Estou a ler um livro de um dos meus avôs, "O Segredo do Major Thompson" de Pierre Daninos (Clássica Editora). Há cerca de 40 anos lera um antecedente, "Os Cadernos do Major Thompson" - e estou agora a gostar mais do que a memória que tenho do primeiro, talvez efeitos da minha idade, tornando-me mais ... pausado. Daninos era francês, escreve num rumo tipo André Maurois, e teve na época um enorme sucesso. São pequenas crónicas humorísticas, de uma ironia fina (e mansa, também), despretenciosa, jogando com os estereótipos nacionais.
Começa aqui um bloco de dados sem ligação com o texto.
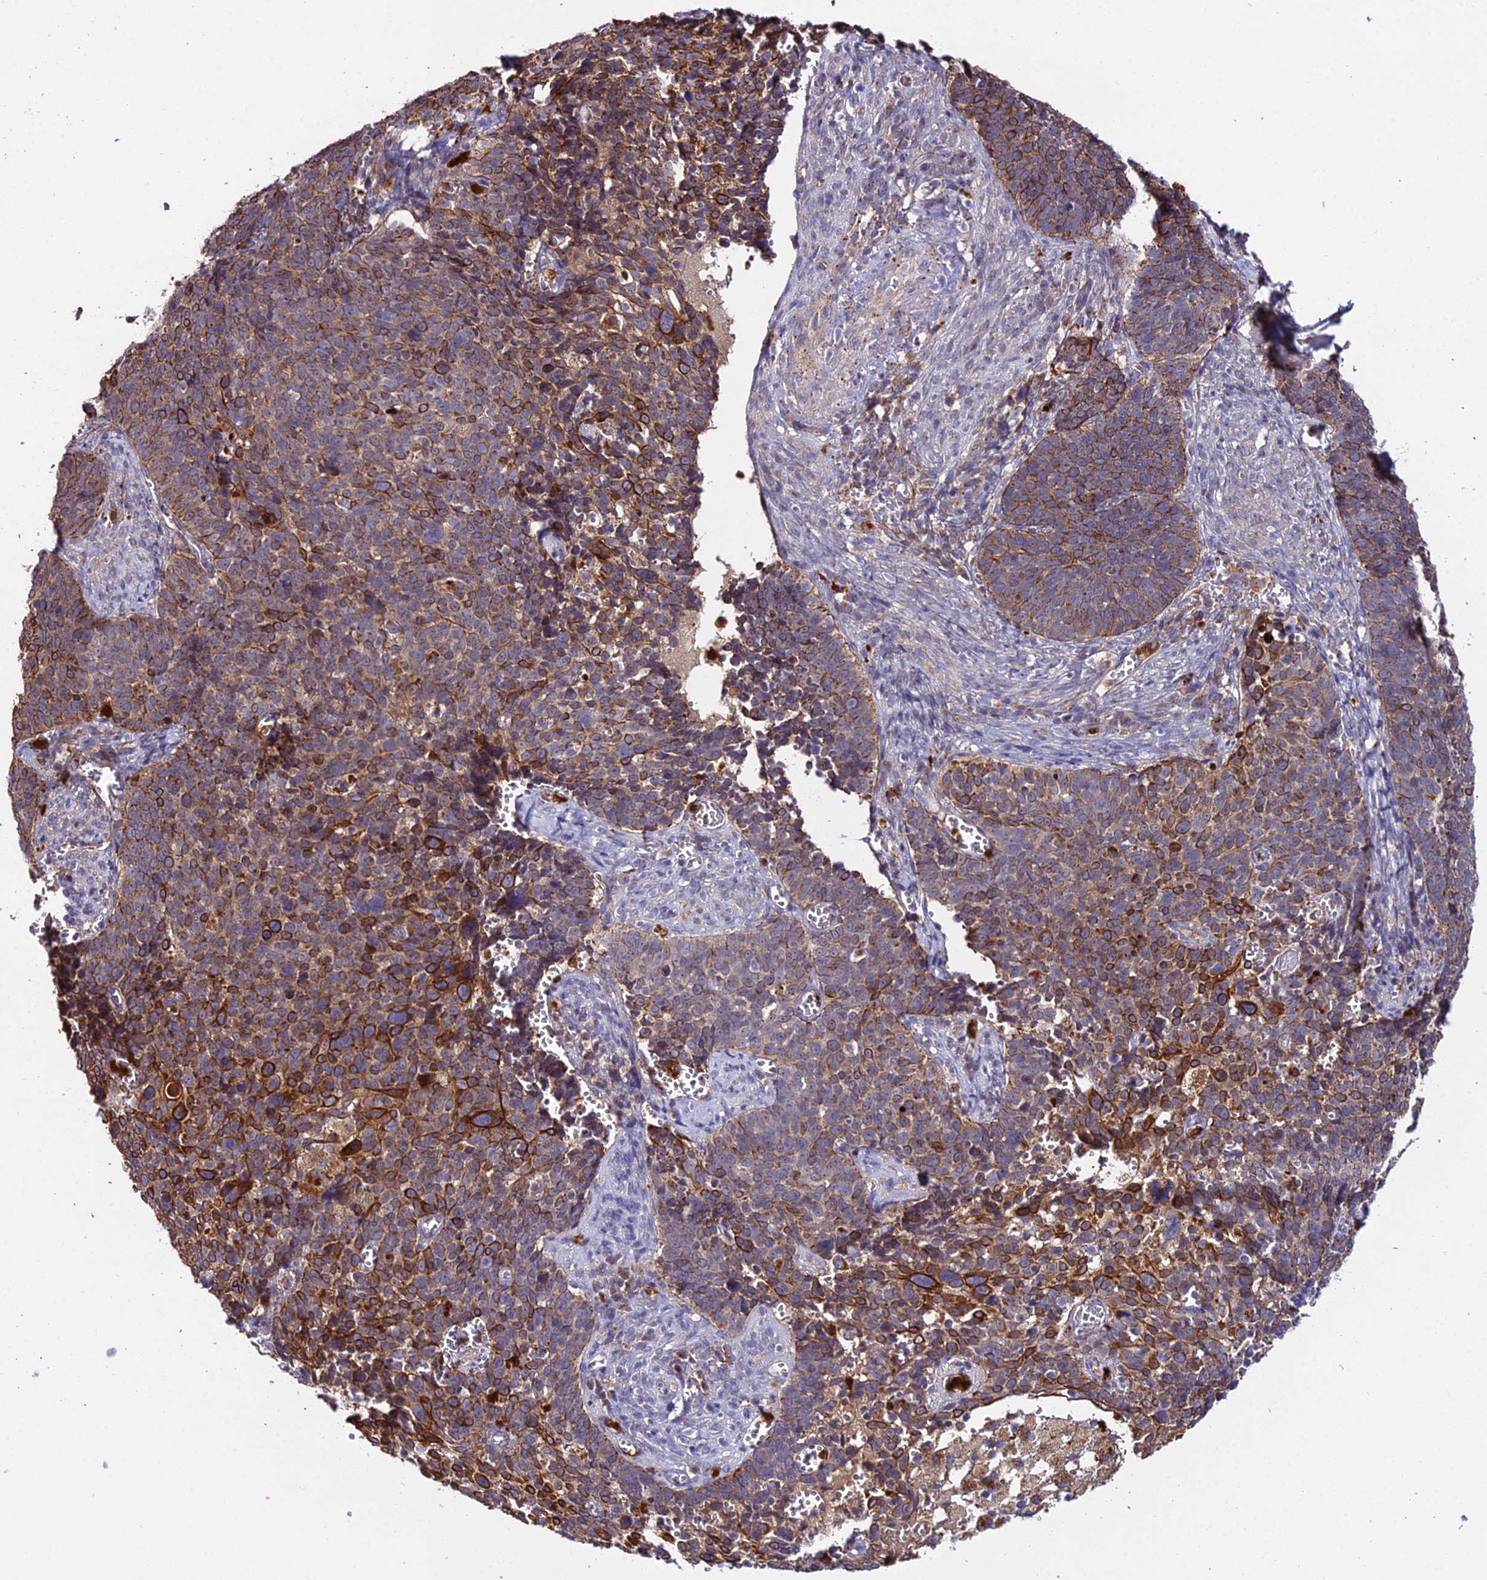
{"staining": {"intensity": "strong", "quantity": "25%-75%", "location": "cytoplasmic/membranous"}, "tissue": "cervical cancer", "cell_type": "Tumor cells", "image_type": "cancer", "snomed": [{"axis": "morphology", "description": "Normal tissue, NOS"}, {"axis": "morphology", "description": "Squamous cell carcinoma, NOS"}, {"axis": "topography", "description": "Cervix"}], "caption": "Squamous cell carcinoma (cervical) was stained to show a protein in brown. There is high levels of strong cytoplasmic/membranous positivity in about 25%-75% of tumor cells.", "gene": "EID2", "patient": {"sex": "female", "age": 39}}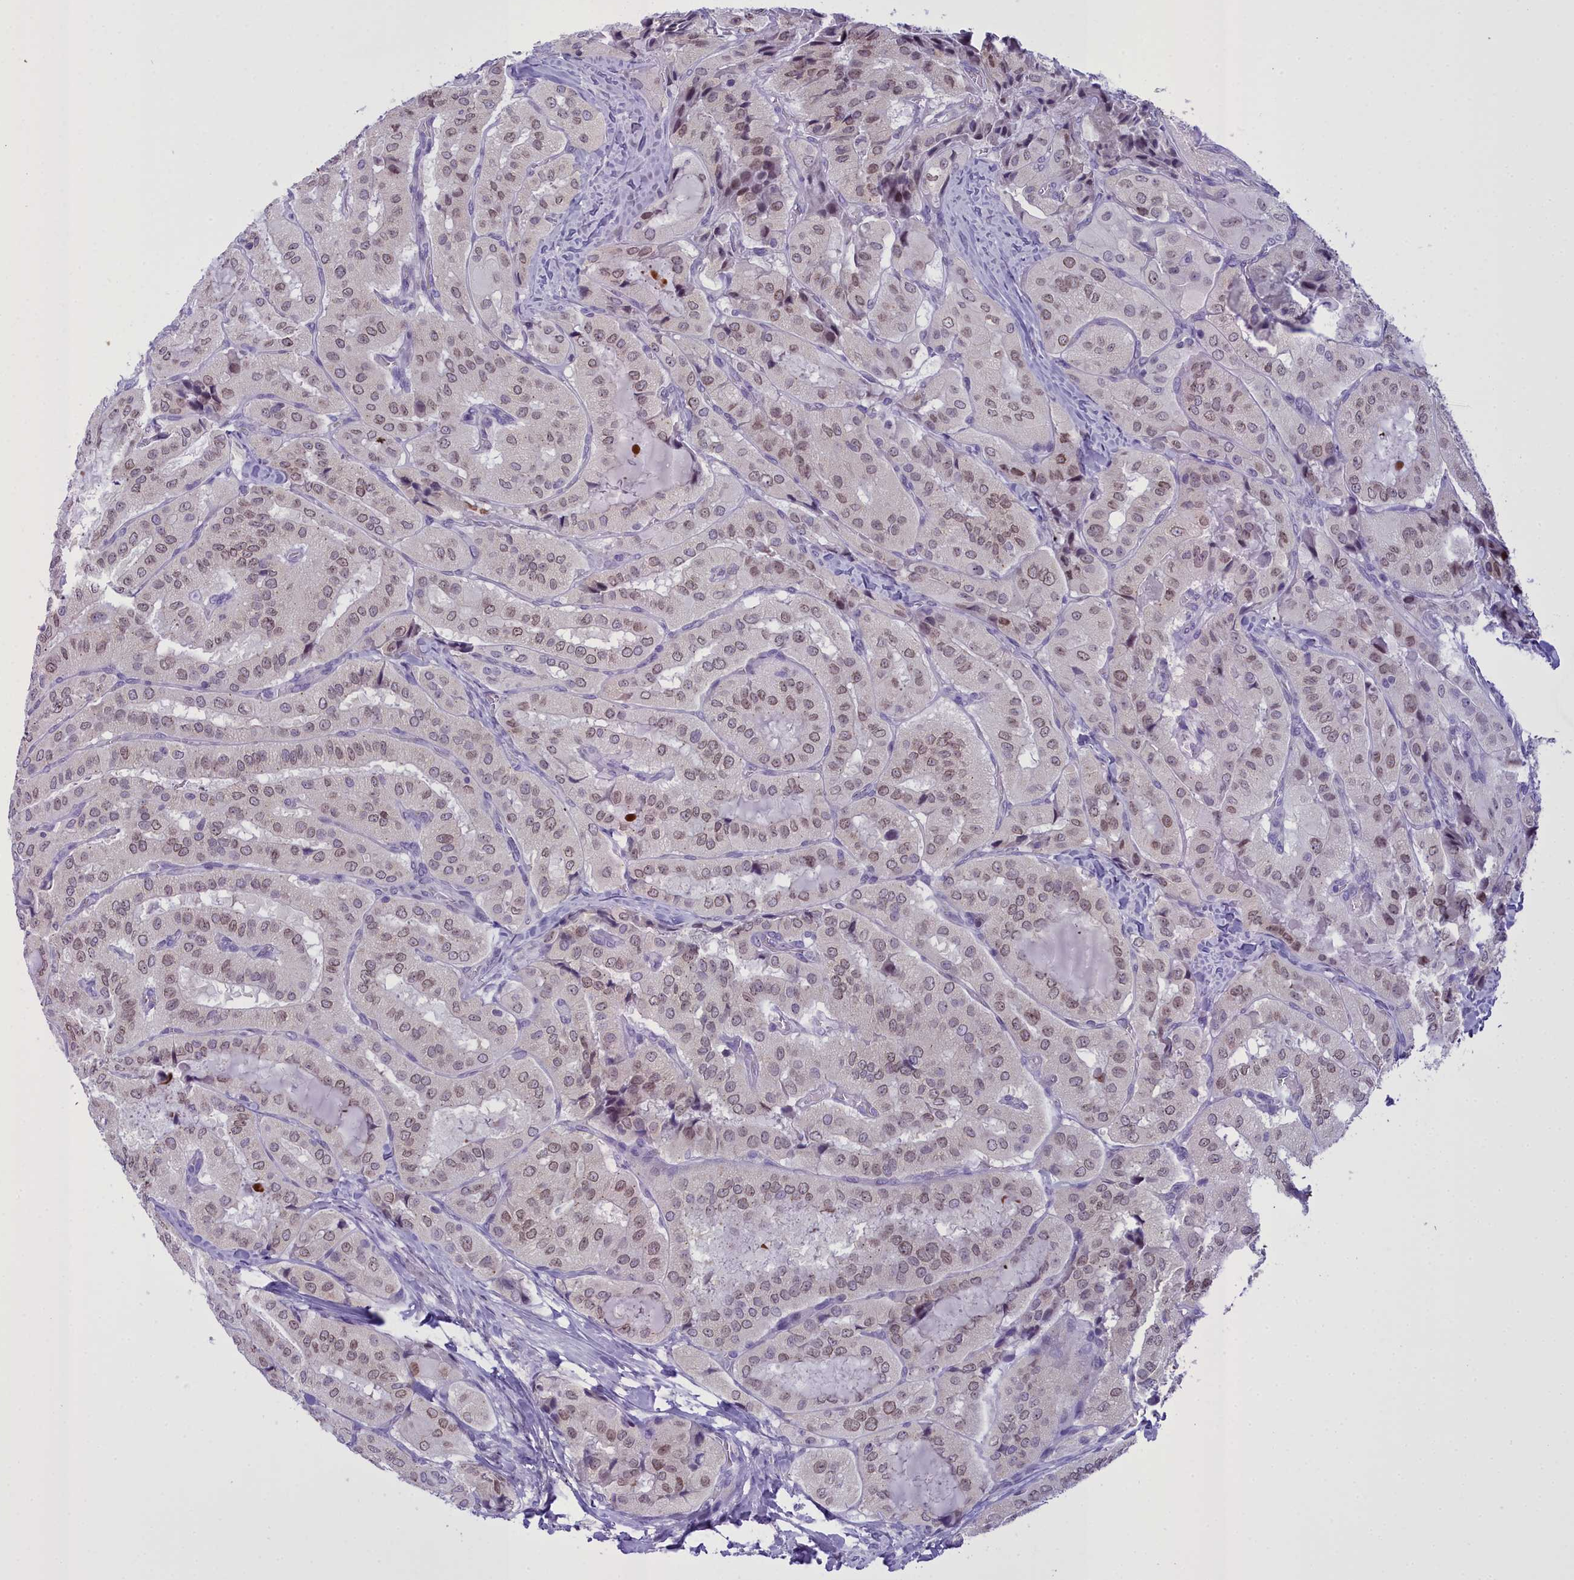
{"staining": {"intensity": "weak", "quantity": ">75%", "location": "nuclear"}, "tissue": "thyroid cancer", "cell_type": "Tumor cells", "image_type": "cancer", "snomed": [{"axis": "morphology", "description": "Normal tissue, NOS"}, {"axis": "morphology", "description": "Papillary adenocarcinoma, NOS"}, {"axis": "topography", "description": "Thyroid gland"}], "caption": "Weak nuclear staining for a protein is appreciated in about >75% of tumor cells of thyroid cancer (papillary adenocarcinoma) using immunohistochemistry.", "gene": "B9D2", "patient": {"sex": "female", "age": 59}}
A sua criatura, o inglês Major Thompson vive em França, casado com uma francesa, e elabora sobre as características típicas dos franceses. Neste livro vai à Grã-Bretanha em familia e com amigos, e um destes, "Danainos" ele-próprio, elabora sobre as exdrúxulas características que encontra nos ingleses. É uma leitura muito simpática.
Nesta época convulsa (não o são todas?) está-me a ser útil, e prazerosa - ainda que não goste do profético título -, a leitura do "O Poder da Geografia: 10 Mapas que Revelam o Futuro do Mundo", de Tim Marshall (Desassossego). Tem uma escrita cristalina e apresenta em poucas (e sábias) páginas os contextos políticos, seus conflitos e os antecedentes destes, de regiões cruciais na cena internacional. Comecei por um trio de capítulos (Irão, Arábia Saudita, Turquia), seguirei para os dedicados à Etiópia e ao Sael, deixarei para depois os do Reino Unido e Espanha, e terminarei com a Austrália. E vou aprendendo imenso.
Esta semana deram-me o "Viagem de Inverno" de Maria Filomena Mónica (Relógio d'Água), e já quase o terminei. É uma colecção de pequenos textos de opinião e algumas crónicas, publicados na imprensa nas últimas duas décadas, todos com 2 ou 3 páginas. Arrumados por tópicos, os primeiros sobre o estado da nossa sociedade, depois como vai o país, o regime político, por aí afora. Estou a gostar muito, concorde-se ou não com as opiniões da autora, são textos cristalinos, uma espécie de tratado de Bom Senso, na abordagem a questões do nosso país. E não só...
Emprestaram-me este "A Década Prodigiosa: Crescer em Portugal nos Anos 80", de Pedro Boucherie Mendes. É uma calhamaço (650 páginas), e só o terminarei daqui a uns tempos. Mas lê-se bem, escrita escorreita. E o tema é bem adequado às leituras da gente da minha geração. Para além disso o livro está bem conseguido (ou pelo menos assim me parece, vou a 1/5 da leitura), o autor congregou bem os detalhes - e os processos - que fizeram daqueles tempos uma era tão interessante. E inovadora, em Portugal.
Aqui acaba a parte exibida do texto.